STJ reconhece incidência de agravante por violência doméstica em contravenções penais

Juiz não pode fazer “retratação da retratação”, decide STJ

Há 21 segundos
Atualizado quinta-feira, 5 de março de 2026

Da Redação

O Superior Tribunal de Justiça (STJ) estabeleceu um limite importante para a atuação dos magistrados: após decidir que não vai rever a própria sentença, o juiz não pode mudar de ideia uma segunda vez. A decisão foi tomada pela Terceira Turma do tribunal, por maioria de votos.

Entenda o que aconteceu no caso concreto

Tudo começou com uma execução movida por um banco contra um devedor. O processo foi encerrado antes mesmo de ser julgado — o que os juristas chamam de “sentença terminativa” — por abandono de causa, já que houve uma tentativa frustrada de citar um dos réus.

Inconformado com o encerramento do processo, o banco recorreu ao tribunal de segunda instância por meio de apelação. É nesse momento que o Código de Processo Civil (CPC) dá ao juiz original cinco dias para reconsiderar a própria decisão, se quiser.

Duas decisões seguidas em sentido contrário geraram o conflito

O juiz então proferiu não uma, mas duas decisões consecutivas e contraditórias. Na primeira, manteve a sentença que havia encerrado o processo e mandou intimar a parte contrária para se manifestar. Na segunda — já fora do prazo legal de cinco dias —, sem apresentar qualquer justificativa, voltou atrás e anulou tanto a sentença de extinção quanto a própria decisão anterior.

A parte executada recorreu ao STJ argumentando que o juiz não poderia ter alterado o que já havia decidido.
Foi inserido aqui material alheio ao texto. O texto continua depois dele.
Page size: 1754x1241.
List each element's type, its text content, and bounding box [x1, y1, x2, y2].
Alegou ainda que a segunda decisão foi proferida fora do prazo previsto em lei.

STJ aplica princípio que proíbe o juiz de redecir o que já foi decidido

O ministro Ricardo Villas Bôas Cueva, cujo voto prevaleceu no julgamento, fundamentou a decisão nos artigos 505, 507 e 494 do CPC. Esses dispositivos consagram o princípio da imutabilidade da sentença: uma vez que o juiz decide sobre determinada questão, ele não pode voltar a decidir sobre o mesmo ponto, nem mesmo quando se trata de matéria de ordem pública.

No entendimento do ministro, ao negar a retratação na primeira decisão, o juiz esgotou sua competência para tratar daquele assunto. A possibilidade de rever a própria sentença existe uma única vez — e, uma vez exercida ou descartada, não pode ser renovada.
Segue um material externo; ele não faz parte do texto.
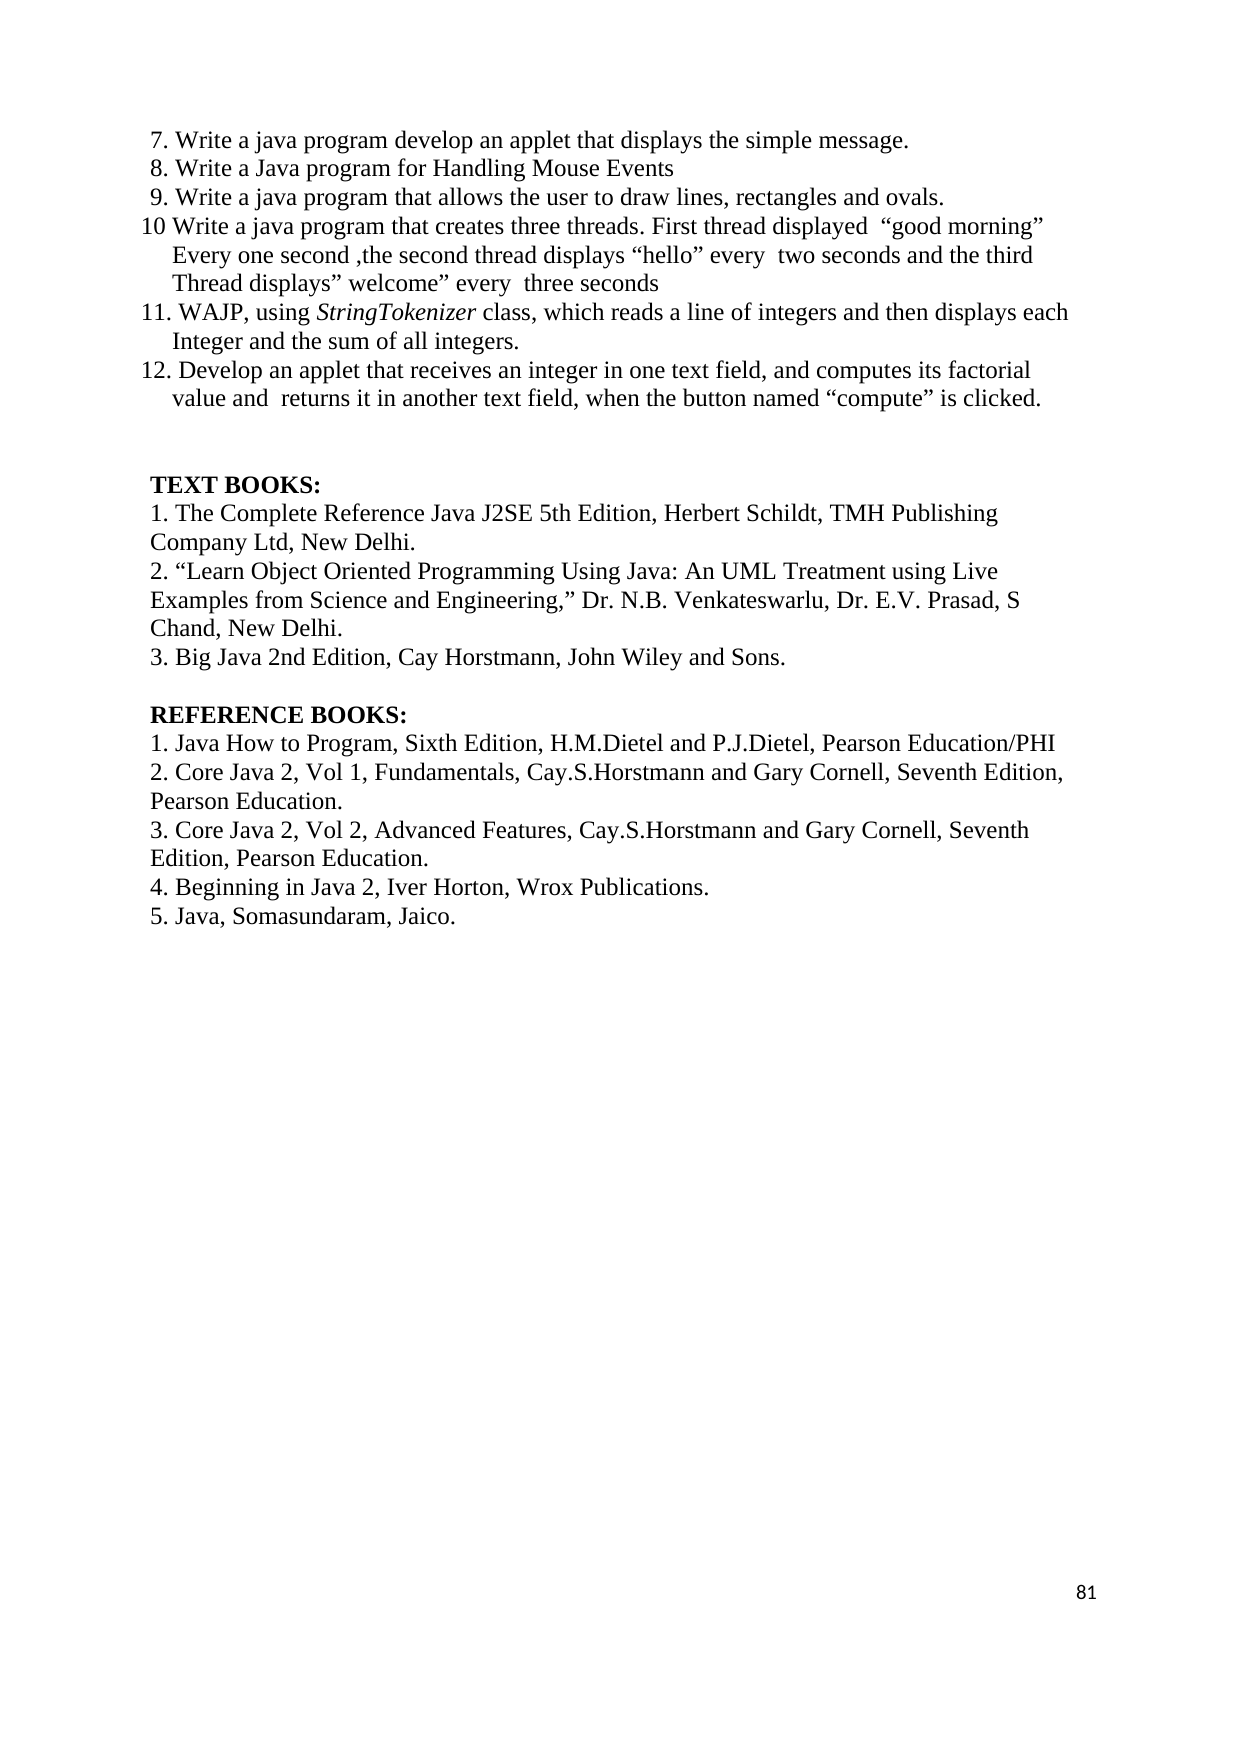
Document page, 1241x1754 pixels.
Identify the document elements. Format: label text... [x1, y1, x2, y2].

Exceções existem, mas nenhuma se aplicava ao caso

O STJ já admitiu, em situações extremamente excepcionais, que um juiz reveja a decisão que havia negado a retratação. Isso pode ocorrer, por exemplo, para corrigir um erro evidente ou para evitar enriquecimento sem causa de uma das partes. Mas, para isso, é indispensável que o magistrado apresente motivação específica e concreta.

No caso analisado, nenhuma dessas condições estava presente. O juiz não explicou por que mudou de posição, e não havia qualquer irregularidade grave que justificasse a exceção. “Sequer há motivação específica na decisão que retratou a anterior manifestação que já havia negado a retração”, afirmou o ministro Cueva em seu voto.

Recurso deverá agora ser julgado na segunda instância

Com a decisão do STJ, ficou restabelecida a primeira manifestação do juiz — aquela que negou a retratação e manteve a extinção do processo. O recurso de apelação interposto pelo banco deverá ser encaminhado ao tribunal de segundo grau para análise. A decisão reforça um princípio fundamental do processo civil brasileiro: a estabilidade das decisões judiciais e a segurança jurídica das partes envolvidas em litígios.